» **Цель упражнения**:
Перепишите дословно из текста о детстве Николая Ивановича Костомарова отрывок от слов «Старый Костомаров любил» до слов «черту – сильную раздражительность.» включительно.

» **Фрагмент текста**:
==================================================

Мать Николая Ивановича, Татьяна Петровна, украинка из крепостных, как уже упоминалось, приглянулась барину еще девочкой, была отправлена на учебу в Москву в частный девичий пансион и получила хорошее образование и воспитание. Внебрачная связь с Иваном Петровичем привела к рождению ребенка, не усыновленного из-за трагической смерти родителя, принятой от рук собственной дворни. Родня помещика была против женитьбы на крестьянке. Венчание с добродушной и кроткой барышней состоялось где-то в другом месте в сентябре 1817 года, но уже после рождения сына 4 мая.
Старый Костомаров любил свою жену – красавицу и очень умную женщину, но держал ее, как и всех в своем доме, в строгости и на почтительном расстоянии от себя. Татьяна занимала две комнаты и жила в них одиноко с новорожденным сыном, выходя из них редко и только по особому вызову.
Ребенок, одаренный необыкновенной памятью и блестящими способностями, в том числе и к музыке, находился под влиянием отца, который души в нем не чаял, подчеркивая всякий раз перед всеми и особенно перед своими родственниками, что это его наследник; учил сына читать, и смышленый мальчик быстро научился понимать смысл букв и освоил чтение, что приводило Ивана Петровича в восхищение: «Ты у меня умница и честный мальчик. Терпеть не могу лгунишек – и если ты хоть раз солжешь, то я тебе не отец, а ты мне не сын!»
От отца Николаю Ивановичу суждено было унаследовать одну, но пагубную черту – сильную раздражительность.

==================================================

» **Учебный материал**:

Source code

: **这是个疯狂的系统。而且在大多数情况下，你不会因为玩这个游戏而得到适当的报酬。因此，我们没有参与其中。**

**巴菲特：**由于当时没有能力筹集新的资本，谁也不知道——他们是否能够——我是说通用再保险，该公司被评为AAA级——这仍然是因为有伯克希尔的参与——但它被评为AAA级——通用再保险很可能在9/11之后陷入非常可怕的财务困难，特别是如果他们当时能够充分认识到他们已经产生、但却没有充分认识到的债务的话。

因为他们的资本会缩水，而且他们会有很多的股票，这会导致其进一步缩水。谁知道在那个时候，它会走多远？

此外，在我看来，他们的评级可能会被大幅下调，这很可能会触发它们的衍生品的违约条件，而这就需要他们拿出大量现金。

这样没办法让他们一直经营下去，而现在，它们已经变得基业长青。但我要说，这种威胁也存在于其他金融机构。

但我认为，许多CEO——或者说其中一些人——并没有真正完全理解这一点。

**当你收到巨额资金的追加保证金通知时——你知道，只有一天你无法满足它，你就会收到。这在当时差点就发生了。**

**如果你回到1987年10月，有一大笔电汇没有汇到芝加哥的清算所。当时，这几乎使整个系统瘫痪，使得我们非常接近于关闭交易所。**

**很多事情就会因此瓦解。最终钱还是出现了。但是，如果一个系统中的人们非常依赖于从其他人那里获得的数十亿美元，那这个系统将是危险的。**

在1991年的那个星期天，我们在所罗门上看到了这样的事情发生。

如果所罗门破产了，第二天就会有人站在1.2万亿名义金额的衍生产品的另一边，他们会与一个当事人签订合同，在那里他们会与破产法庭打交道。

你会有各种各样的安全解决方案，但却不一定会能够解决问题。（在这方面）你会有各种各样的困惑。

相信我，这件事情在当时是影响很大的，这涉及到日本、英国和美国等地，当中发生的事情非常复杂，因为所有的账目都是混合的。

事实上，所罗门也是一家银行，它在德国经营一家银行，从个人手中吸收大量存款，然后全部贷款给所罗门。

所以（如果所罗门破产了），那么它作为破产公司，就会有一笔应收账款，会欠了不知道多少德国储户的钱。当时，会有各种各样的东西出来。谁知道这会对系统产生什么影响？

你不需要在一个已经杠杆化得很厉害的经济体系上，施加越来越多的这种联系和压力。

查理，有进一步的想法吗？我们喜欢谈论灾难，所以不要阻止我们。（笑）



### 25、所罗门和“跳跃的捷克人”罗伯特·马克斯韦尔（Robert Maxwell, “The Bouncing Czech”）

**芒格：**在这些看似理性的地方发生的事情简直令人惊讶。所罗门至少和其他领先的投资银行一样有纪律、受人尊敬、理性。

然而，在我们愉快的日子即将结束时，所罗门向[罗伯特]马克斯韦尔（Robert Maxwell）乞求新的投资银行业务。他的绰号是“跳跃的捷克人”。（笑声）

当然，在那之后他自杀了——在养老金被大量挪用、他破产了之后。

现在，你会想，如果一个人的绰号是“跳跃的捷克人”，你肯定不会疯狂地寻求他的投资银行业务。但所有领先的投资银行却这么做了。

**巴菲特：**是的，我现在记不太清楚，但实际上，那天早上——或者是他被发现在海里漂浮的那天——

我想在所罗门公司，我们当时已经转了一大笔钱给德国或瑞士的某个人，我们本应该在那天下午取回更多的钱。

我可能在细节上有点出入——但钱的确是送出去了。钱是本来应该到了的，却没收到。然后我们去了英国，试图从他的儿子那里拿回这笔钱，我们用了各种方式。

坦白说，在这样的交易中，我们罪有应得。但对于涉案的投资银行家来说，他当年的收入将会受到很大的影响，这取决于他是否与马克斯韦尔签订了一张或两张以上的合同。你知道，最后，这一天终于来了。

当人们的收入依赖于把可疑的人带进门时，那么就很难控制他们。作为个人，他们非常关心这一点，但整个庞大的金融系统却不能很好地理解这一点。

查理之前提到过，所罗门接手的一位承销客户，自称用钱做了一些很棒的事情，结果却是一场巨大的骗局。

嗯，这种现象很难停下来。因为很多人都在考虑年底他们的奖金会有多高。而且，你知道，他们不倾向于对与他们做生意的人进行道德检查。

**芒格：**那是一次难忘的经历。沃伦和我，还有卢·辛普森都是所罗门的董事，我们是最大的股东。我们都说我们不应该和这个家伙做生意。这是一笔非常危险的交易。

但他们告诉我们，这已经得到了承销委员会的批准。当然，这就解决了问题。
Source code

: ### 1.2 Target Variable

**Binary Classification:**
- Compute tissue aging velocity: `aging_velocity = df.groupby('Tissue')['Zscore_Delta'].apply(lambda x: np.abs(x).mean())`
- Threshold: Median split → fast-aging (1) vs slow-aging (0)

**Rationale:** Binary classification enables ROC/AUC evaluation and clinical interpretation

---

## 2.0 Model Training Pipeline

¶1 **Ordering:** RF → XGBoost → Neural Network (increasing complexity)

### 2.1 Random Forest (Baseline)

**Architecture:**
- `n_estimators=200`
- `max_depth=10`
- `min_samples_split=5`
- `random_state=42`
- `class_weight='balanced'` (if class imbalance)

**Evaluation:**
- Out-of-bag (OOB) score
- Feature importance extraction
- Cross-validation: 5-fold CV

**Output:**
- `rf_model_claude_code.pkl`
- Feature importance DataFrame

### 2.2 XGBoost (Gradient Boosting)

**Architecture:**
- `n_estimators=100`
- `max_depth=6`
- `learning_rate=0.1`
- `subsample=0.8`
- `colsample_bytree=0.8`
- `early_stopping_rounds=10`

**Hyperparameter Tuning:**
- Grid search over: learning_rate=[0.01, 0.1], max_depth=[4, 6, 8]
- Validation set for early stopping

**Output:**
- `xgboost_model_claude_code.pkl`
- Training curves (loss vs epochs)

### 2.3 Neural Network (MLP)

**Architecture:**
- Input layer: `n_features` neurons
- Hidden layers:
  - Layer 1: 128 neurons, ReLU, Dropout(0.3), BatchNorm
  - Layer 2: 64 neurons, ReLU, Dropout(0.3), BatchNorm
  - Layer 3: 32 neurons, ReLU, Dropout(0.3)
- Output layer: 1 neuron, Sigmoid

==================================================

» **Письменный ответ**:
Старый Костомаров любил свою жену – красавицу и очень умную женщину, но держал ее, как и всех в своем доме, в строгости и на почтительном расстоянии от себя. Татьяна занимала две комнаты и жила в них одиноко с новорожденным сыном, выходя из них редко и только по особому вызову.
Ребенок, одаренный необыкновенной памятью и блестящими способностями, в том числе и к музыке, находился под влиянием отца, который души в нем не чаял, подчеркивая всякий раз перед всеми и особенно перед своими родственниками, что это его наследник; учил сына читать, и смышленый мальчик быстро научился понимать смысл букв и освоил чтение, что приводило Ивана Петровича в восхищение: «Ты у меня умница и честный мальчик. Терпеть не могу лгунишек – и если ты хоть раз солжешь, то я тебе не отец, а ты мне не сын!»
От отца Николаю Ивановичу суждено было унаследовать одну, но пагубную черту – сильную раздражительность.